What to do :: Below are the records to transcribe exactly; do not include any images.

Input for this task ::
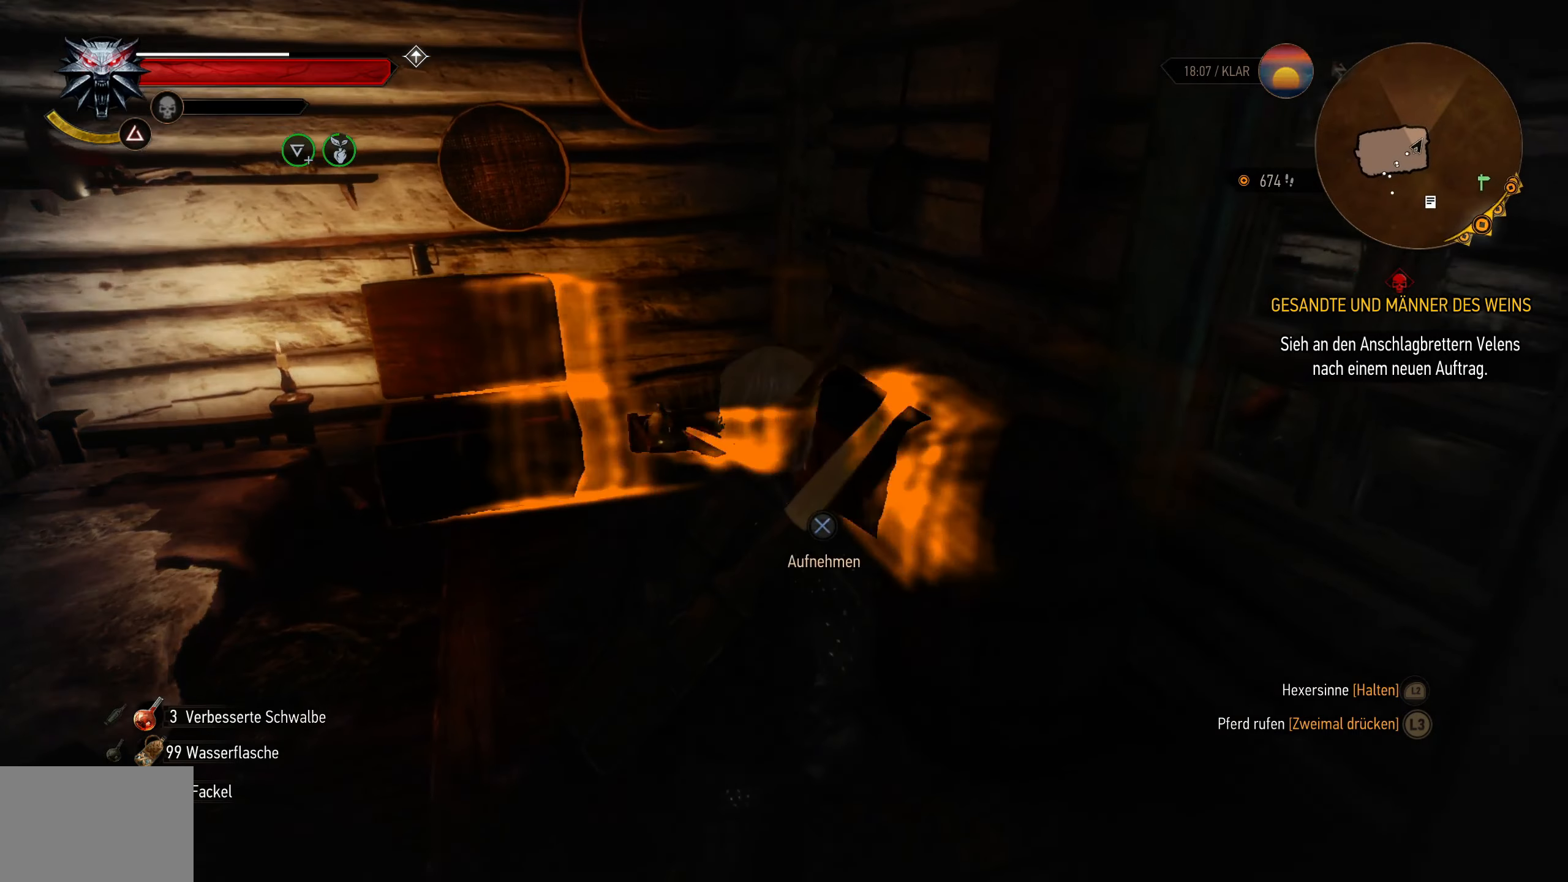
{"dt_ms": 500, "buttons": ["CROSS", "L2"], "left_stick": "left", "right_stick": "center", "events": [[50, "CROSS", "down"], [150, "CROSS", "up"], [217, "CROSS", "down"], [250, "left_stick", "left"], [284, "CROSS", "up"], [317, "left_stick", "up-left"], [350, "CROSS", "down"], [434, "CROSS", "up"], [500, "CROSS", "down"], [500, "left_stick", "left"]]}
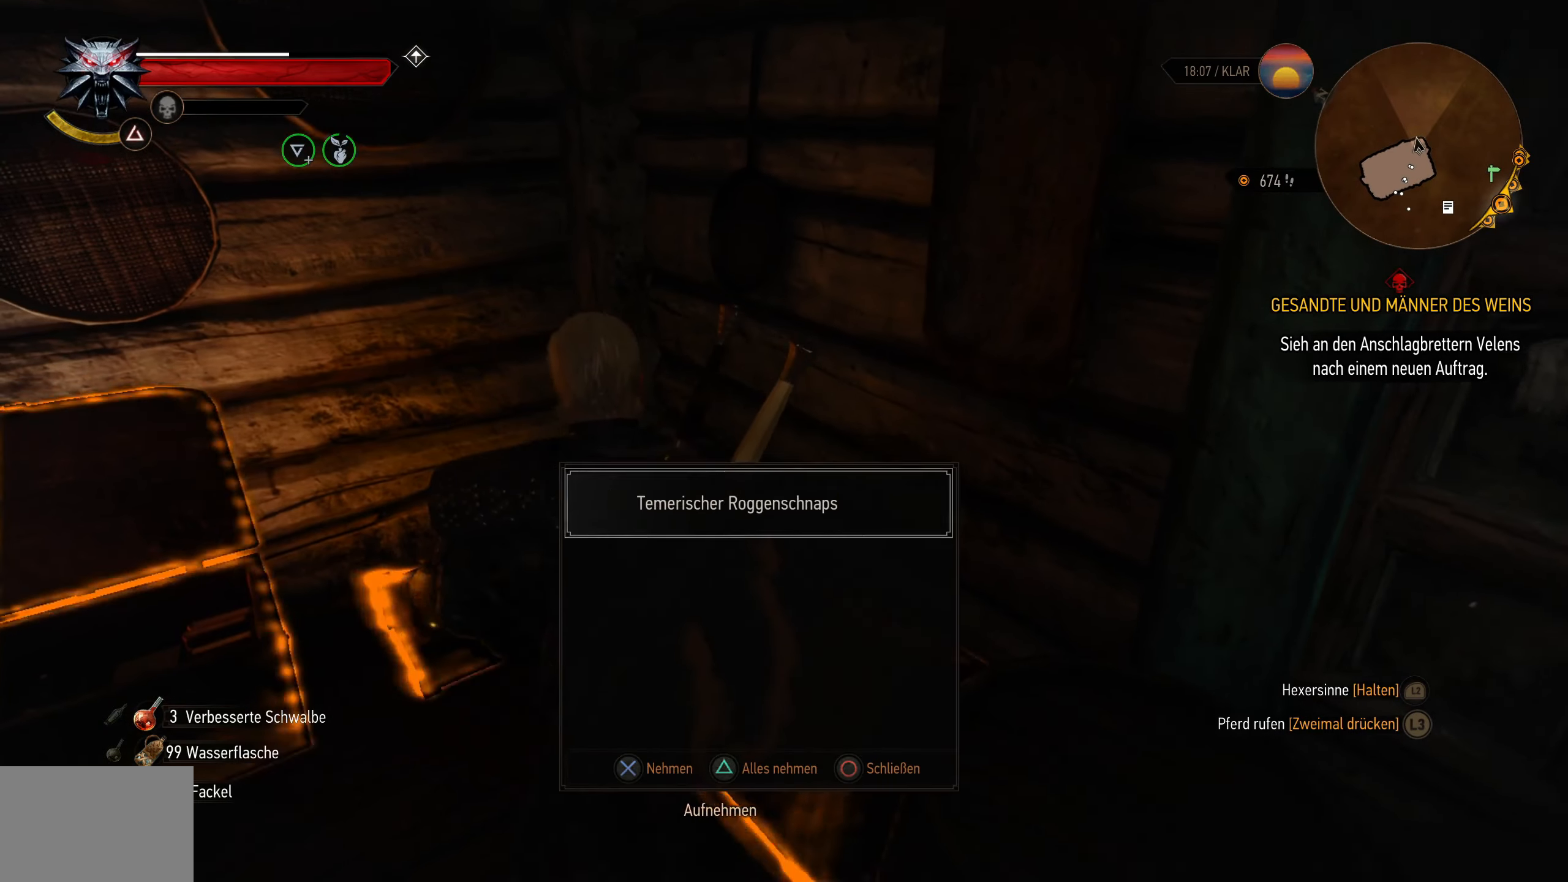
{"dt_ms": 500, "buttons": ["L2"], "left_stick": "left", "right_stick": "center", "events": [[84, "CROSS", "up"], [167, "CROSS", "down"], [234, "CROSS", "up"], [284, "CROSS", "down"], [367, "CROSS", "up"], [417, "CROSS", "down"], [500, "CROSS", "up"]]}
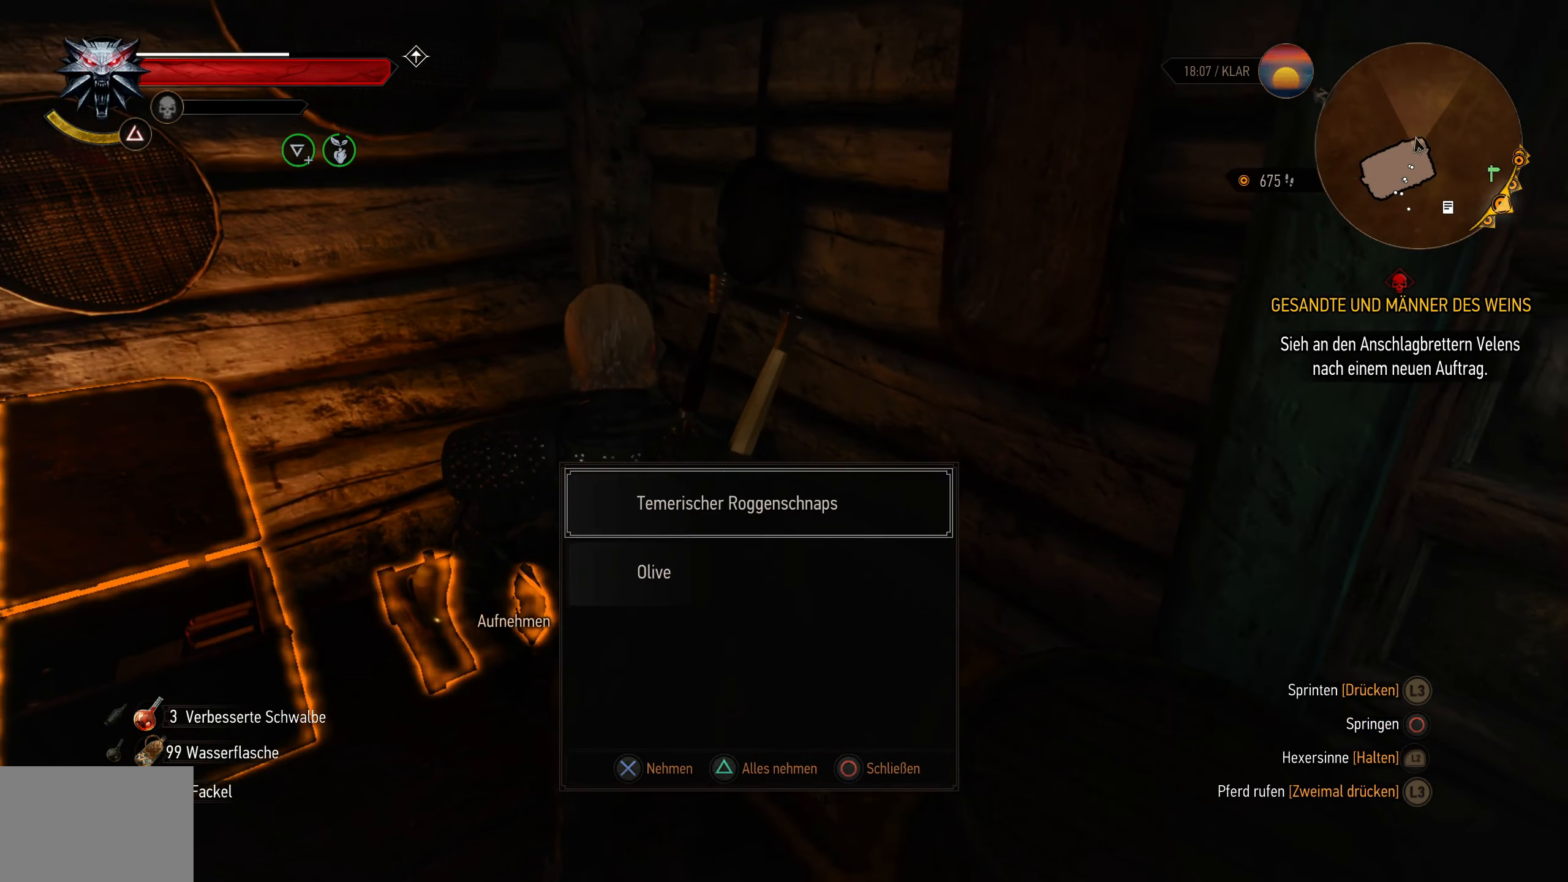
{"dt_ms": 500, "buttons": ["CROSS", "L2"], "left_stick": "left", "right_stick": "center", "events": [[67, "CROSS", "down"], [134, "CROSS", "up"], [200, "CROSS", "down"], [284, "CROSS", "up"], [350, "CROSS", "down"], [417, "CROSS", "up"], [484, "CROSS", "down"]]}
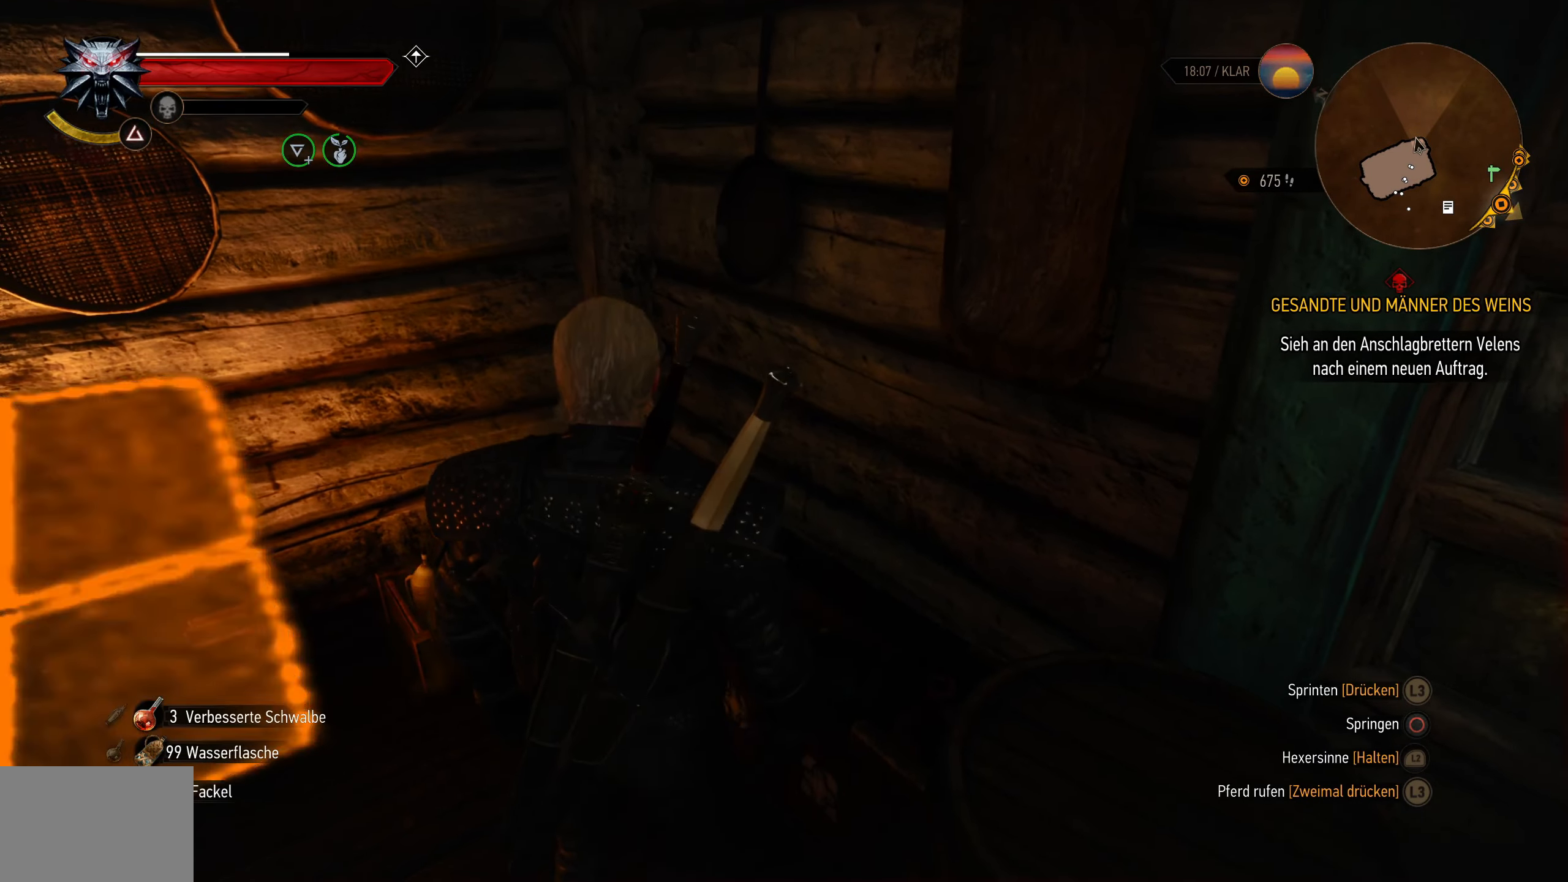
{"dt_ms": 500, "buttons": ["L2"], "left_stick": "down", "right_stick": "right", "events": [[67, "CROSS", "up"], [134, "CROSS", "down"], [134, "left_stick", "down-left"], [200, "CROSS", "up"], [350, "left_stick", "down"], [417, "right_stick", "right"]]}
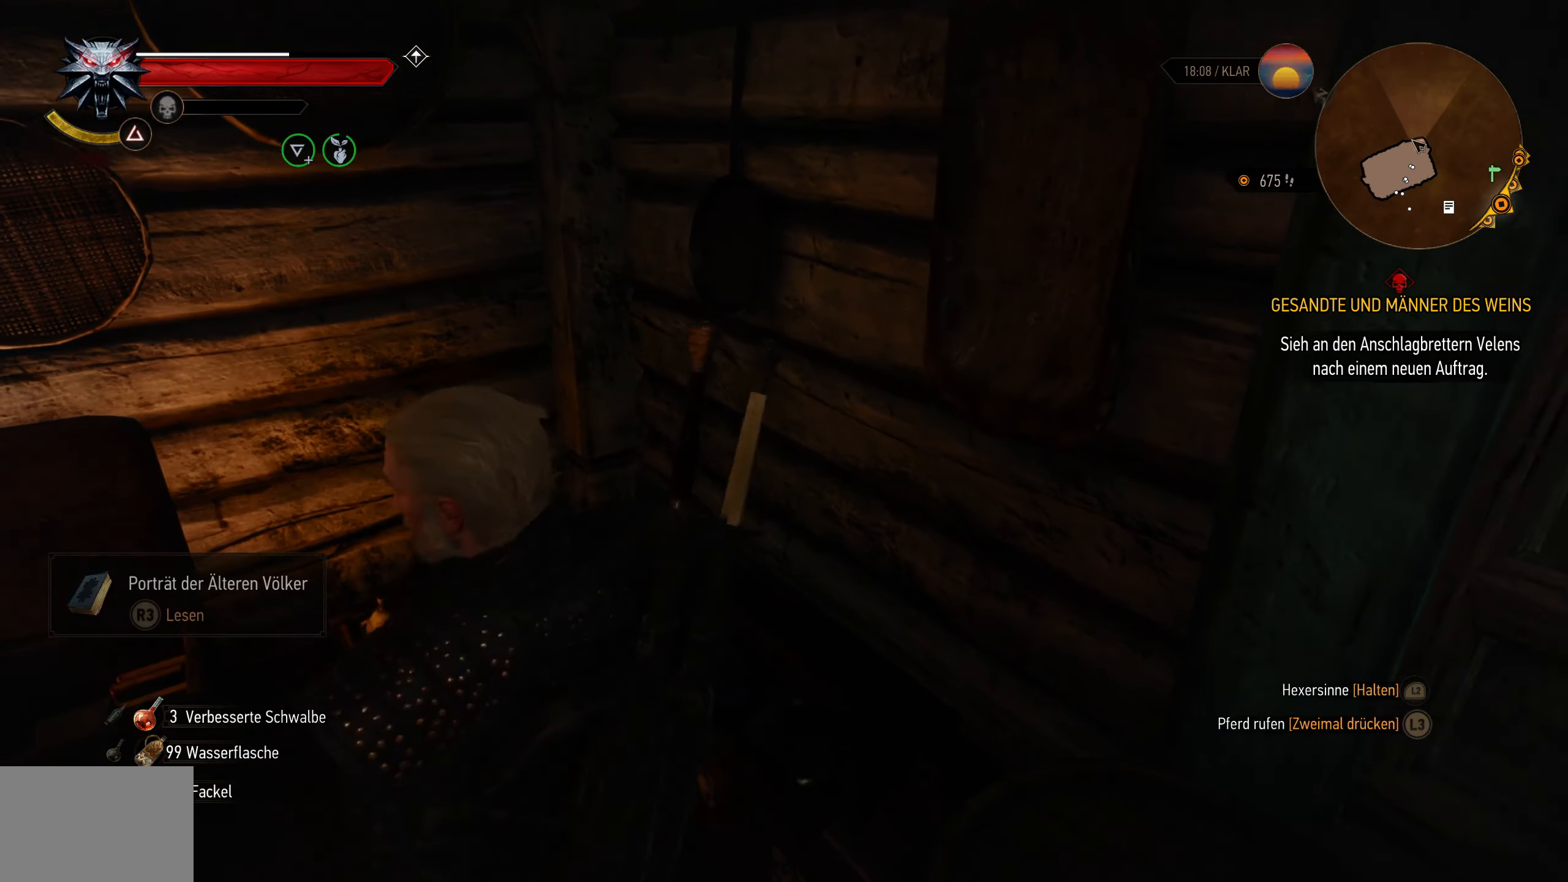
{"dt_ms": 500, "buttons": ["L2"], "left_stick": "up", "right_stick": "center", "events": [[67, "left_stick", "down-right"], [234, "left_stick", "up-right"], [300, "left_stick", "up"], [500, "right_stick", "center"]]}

Worked solution ::
{"dt_ms": 500, "buttons": ["CROSS", "L2"], "left_stick": "left", "right_stick": "center", "events": [[50, "CROSS", "down"], [150, "CROSS", "up"], [217, "CROSS", "down"], [250, "left_stick", "left"], [284, "CROSS", "up"], [317, "left_stick", "up-left"], [350, "CROSS", "down"], [434, "CROSS", "up"], [500, "CROSS", "down"], [500, "left_stick", "left"]]}
{"dt_ms": 500, "buttons": ["L2"], "left_stick": "left", "right_stick": "center", "events": [[84, "CROSS", "up"], [167, "CROSS", "down"], [234, "CROSS", "up"], [284, "CROSS", "down"], [367, "CROSS", "up"], [417, "CROSS", "down"], [500, "CROSS", "up"]]}
{"dt_ms": 500, "buttons": ["CROSS", "L2"], "left_stick": "left", "right_stick": "center", "events": [[67, "CROSS", "down"], [134, "CROSS", "up"], [200, "CROSS", "down"], [284, "CROSS", "up"], [350, "CROSS", "down"], [417, "CROSS", "up"], [484, "CROSS", "down"]]}
{"dt_ms": 500, "buttons": ["L2"], "left_stick": "down", "right_stick": "right", "events": [[67, "CROSS", "up"], [134, "CROSS", "down"], [134, "left_stick", "down-left"], [200, "CROSS", "up"], [350, "left_stick", "down"], [417, "right_stick", "right"]]}
{"dt_ms": 500, "buttons": ["L2"], "left_stick": "up", "right_stick": "center", "events": [[67, "left_stick", "down-right"], [234, "left_stick", "up-right"], [300, "left_stick", "up"], [500, "right_stick", "center"]]}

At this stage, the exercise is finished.